In the era of technology, technical innovations have changed the way of life. In the healthcare sector, it has changed the way of treatment and care. After the launch of 5G technology in India in some selected cities, it is expected to be extremely beneficial for the healthcare sector. 5G will provide strong connectivity to develop the health ecosystem and change the face of the healthcare sector.
The increased speed, high bandwidth, and low latency of 5G allow high-resolution images and videos that increase the quality of virtual interaction. The 5G reduces the patient’s unnecessary visits to a hospital as well as beneficial for those who cannot be able to access hospitals or medical facilities easily. It allows patients to be treated remotely and assists doctors in performing it virtually from anywhere without any delays. Telemedicine is such enhanced connectivity that facilitates the patient to video chat with physicians from their homes.
In India, 73% of the population resides in rural areas. Telemedicine, along with 5G technology, connects rural or remote area people with specialist doctors and healthcare services.
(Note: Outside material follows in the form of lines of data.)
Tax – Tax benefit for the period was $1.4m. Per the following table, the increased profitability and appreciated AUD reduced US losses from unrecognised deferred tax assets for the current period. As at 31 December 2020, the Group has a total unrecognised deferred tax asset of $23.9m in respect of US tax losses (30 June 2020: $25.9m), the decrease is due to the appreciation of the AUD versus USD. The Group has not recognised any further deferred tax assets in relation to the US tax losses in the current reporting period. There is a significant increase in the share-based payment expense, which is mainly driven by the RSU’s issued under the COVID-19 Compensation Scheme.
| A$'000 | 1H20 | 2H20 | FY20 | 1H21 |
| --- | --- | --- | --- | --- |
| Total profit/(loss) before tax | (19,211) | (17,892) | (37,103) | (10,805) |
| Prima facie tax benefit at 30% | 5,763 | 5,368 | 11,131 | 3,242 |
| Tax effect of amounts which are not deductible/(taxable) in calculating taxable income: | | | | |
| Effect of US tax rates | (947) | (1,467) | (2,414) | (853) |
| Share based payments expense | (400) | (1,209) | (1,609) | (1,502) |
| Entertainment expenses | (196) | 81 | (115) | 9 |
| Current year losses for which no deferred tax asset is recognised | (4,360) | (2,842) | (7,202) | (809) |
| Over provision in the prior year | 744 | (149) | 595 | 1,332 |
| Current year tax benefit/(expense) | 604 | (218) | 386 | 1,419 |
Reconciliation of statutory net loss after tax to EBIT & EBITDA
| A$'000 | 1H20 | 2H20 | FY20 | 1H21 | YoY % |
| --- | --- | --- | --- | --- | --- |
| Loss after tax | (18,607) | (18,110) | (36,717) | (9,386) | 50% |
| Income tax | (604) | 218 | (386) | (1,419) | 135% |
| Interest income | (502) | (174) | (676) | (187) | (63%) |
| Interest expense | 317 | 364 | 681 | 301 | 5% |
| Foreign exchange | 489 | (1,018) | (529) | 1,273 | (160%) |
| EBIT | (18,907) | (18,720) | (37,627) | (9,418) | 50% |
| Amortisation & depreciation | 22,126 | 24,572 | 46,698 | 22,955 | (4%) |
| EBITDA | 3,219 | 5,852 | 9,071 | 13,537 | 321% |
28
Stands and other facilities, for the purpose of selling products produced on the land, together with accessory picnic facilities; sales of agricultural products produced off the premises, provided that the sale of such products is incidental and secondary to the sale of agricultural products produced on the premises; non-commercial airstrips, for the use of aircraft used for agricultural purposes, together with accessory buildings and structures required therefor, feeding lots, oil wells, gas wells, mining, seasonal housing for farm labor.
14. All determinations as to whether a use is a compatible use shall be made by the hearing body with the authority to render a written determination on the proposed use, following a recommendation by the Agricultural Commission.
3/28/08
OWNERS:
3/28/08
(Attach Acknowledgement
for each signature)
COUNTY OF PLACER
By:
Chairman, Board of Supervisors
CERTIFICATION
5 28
The 5G network, boosted by the Internet of Things (IoT) and AI, helps to track and monitor the patient 24/7, whether with low blood sugar, heart attack, or vital signs that require proactive intervention. Moreover, 5G-ready ambulances are also coming soon in service. Bharti Airtel has a 5G-enabled ambulance that can provide primary health care services in emergency situations. The ambulance is equipped latest medical equipment, patient monitoring, and telemetry devices that transmit the patient health data to the hospital in real time.
The Apollo Hospitals has also launched a 5G-connected ambulance equipped with onboard cameras, camera-based headgear, and body cams for paramedical staff.
Most importantly, the 5G network connectivity provides high security, data privacy, and high-speed data transfer that protects the information or data between healthcare professionals and makes them reliable for sharing large data files consisting of medical imagery.